- _WHAT TO WORK ON_: Retype, exactly and with nothing added, the lines from the one showing "Vậy nên để yên" through the final line of the material. Omit pictures.

- _DATA FOR ANALYSIS_:
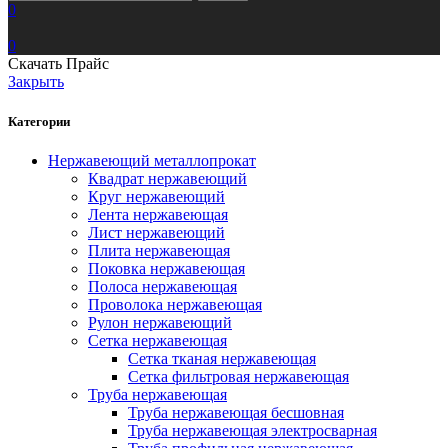
0
0
Скачать Прайс
Закрыть
Категории
Нержавеющий металлопрокат
Квадрат нержавеющий
Круг нержавеющий
Лента нержавеющая
Лист нержавеющий
Плита нержавеющая
Поковка нержавеющая
Полоса нержавеющая
Проволока нержавеющая
Рулон нержавеющий
Сетка нержавеющая
Сетка тканая нержавеющая
Сетка фильтровая нержавеющая
Труба нержавеющая
Труба нержавеющая бесшовная
Труба нержавеющая электросварная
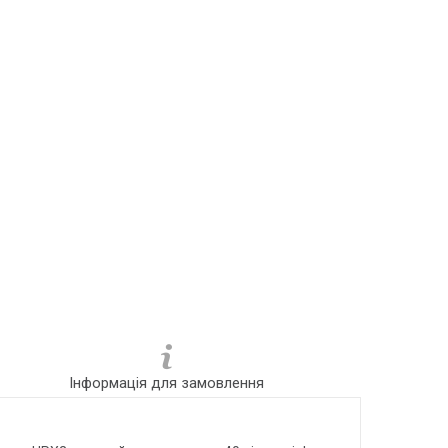
Інформація для замовлення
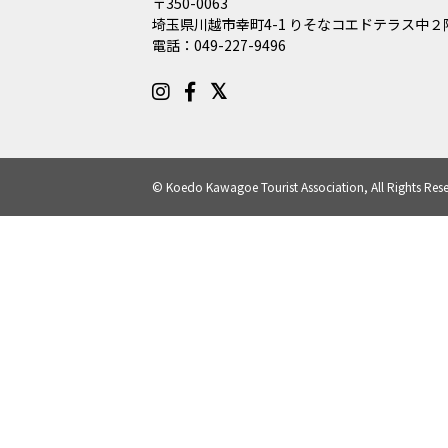
〒350-0063
埼玉県川越市幸町4-1 りそなコエドテラス中２
電話：
049-227-9496
© Koedo Kawagoe Tourist Association, All Rights Rese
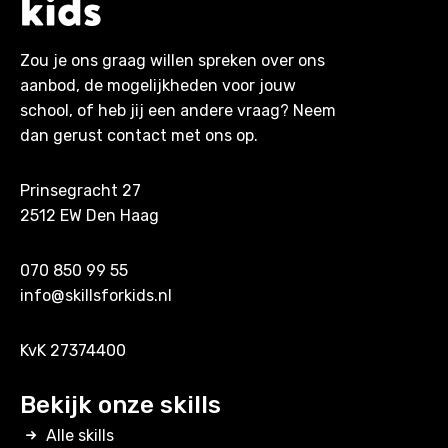
Zou je ons graag willen spreken over ons
aanbod, de mogelijkheden voor jouw
school, of heb jij een andere vraag? Neem
dan gerust contact met ons op.
Prinsegracht 27
2512 EW Den Haag
070 850 99 55
info@skillsforkids.nl
KvK 27374400
Bekijk onze skills
Alle skills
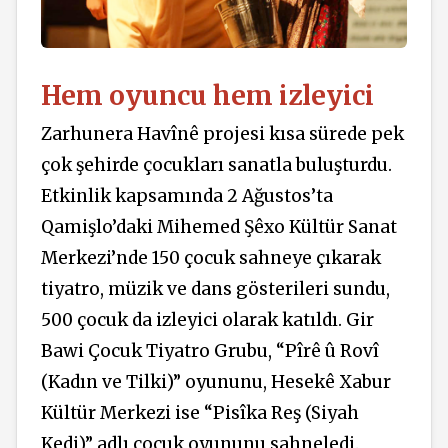
Hem oyuncu hem izleyici
Zarhunera Havînê projesi kısa sürede pek
çok şehirde çocukları sanatla buluşturdu.
Etkinlik kapsamında 2 Ağustos’ta
Qamişlo’daki Mihemed Şêxo Kültür Sanat
Merkezi’nde 150 çocuk sahneye çıkarak
tiyatro, müzik ve dans gösterileri sundu,
500 çocuk da izleyici olarak katıldı.
Gir
Bawi Çocuk Tiyatro Grubu, “Pîrê û Rovî
(Kadın ve Tilki)” oyununu, Hesekê Xabur
Kültür Merkezi ise “Pisîka Reş (Siyah
Kedi)” adlı çocuk oyununu sahneledi.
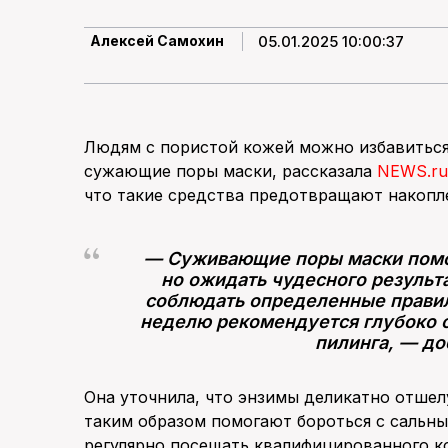
05.01.2025 10:00:37
Алексей Самохин
Людям с пористой кожей можно избавиться 
сужающие поры маски, рассказала
NEWS.ru
что такие средства предотвращают накопле
— Суживающие поры маски помо
но ожидать чудесного результа
соблюдать определенные правила
неделю рекомендуется глубоко 
пилинга, — до
Она уточнила, что энзимы деликатно отшел
таким образом помогают бороться с сальны
регулярно посещать квалифицированного ко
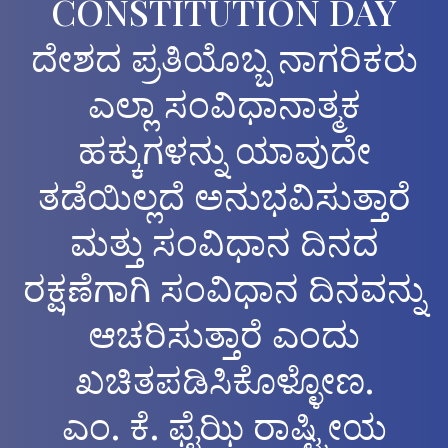
CONSTITUTION DAY
ದೇಶದ ಪ್ರತಿಯೊಬ್ಬ ನಾಗರಿಕರು
ಎಲ್ಲಾ ಸಂವಿಧಾನಾತ್ಮಕ
ಹಕ್ಕುಗಳನ್ನು ಯಾವುದೇ
ತಡೆಯಿಲ್ಲದೆ ಅನುಭವಿಸುತ್ತಾರೆ
ಮತ್ತು ಸಂವಿಧಾನ ದಿನದ
ರಕ್ಷಣೆಗಾಗಿ ಸಂವಿಧಾನ ದಿನವನ್ನು
ಆಚರಿಸುತ್ತಾರೆ ಎಂದು
ಖಚಿತಪಡಿಸಿಕೊಳ್ಳೋಣ.
ಎಂ. ಕೆ. ಫೈಝಿ ರಾಷ್ಟ್ರೀಯ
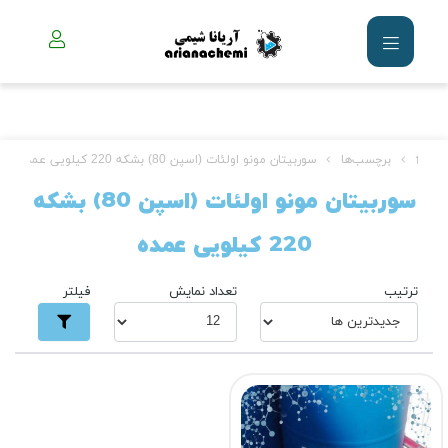
برچسب‌ها
سوربیتان مونو اولئات (اسپن 80) بشکه 220 کیلویی عمده
سوربیتان مونو اولئات (اسپن 80) بشکه
220 کیلویی عمده
ترتیب
تعداد نمایش
فیلتر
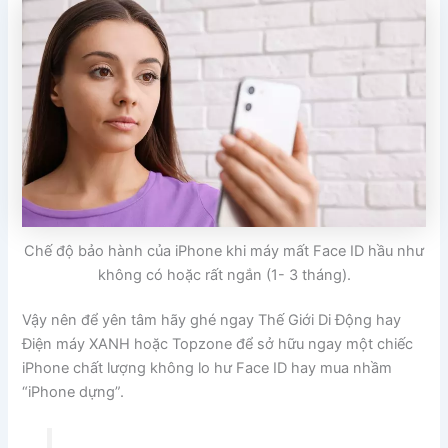
Chế độ bảo hành của iPhone khi máy mất Face ID hầu như
không có hoặc rất ngắn (1- 3 tháng).
Vậy nên để yên tâm hãy ghé ngay Thế Giới Di Động hay
Điện máy XANH hoặc Topzone để sở hữu ngay một chiếc
iPhone chất lượng không lo hư Face ID hay mua nhầm
“iPhone dựng”.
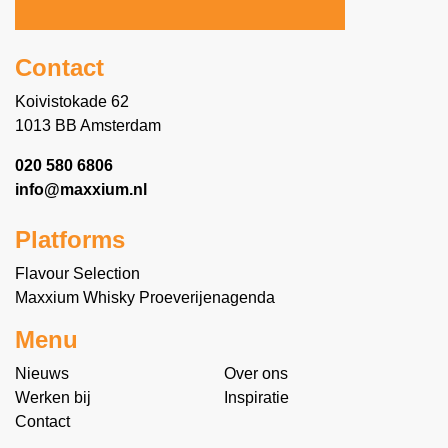
Contact
Koivistokade 62
1013 BB Amsterdam
020 580 6806
info@maxxium.nl
Platforms
Flavour Selection
Maxxium Whisky Proeverijenagenda
Menu
Nieuws
Over ons
Werken bij
Inspiratie
Contact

- _RESPONSE TO THE EXERCISE_:
Vậy nên để yên tâm hãy ghé ngay Thế Giới Di Động hay
Điện máy XANH hoặc Topzone để sở hữu ngay một chiếc
iPhone chất lượng không lo hư Face ID hay mua nhầm
“iPhone dựng”.
Contact
Koivistokade 62
1013 BB Amsterdam
020 580 6806
info@maxxium.nl
Platforms
Flavour Selection
Maxxium Whisky Proeverijenagenda
Menu
Nieuws
Over ons
Werken bij
Inspiratie
Contact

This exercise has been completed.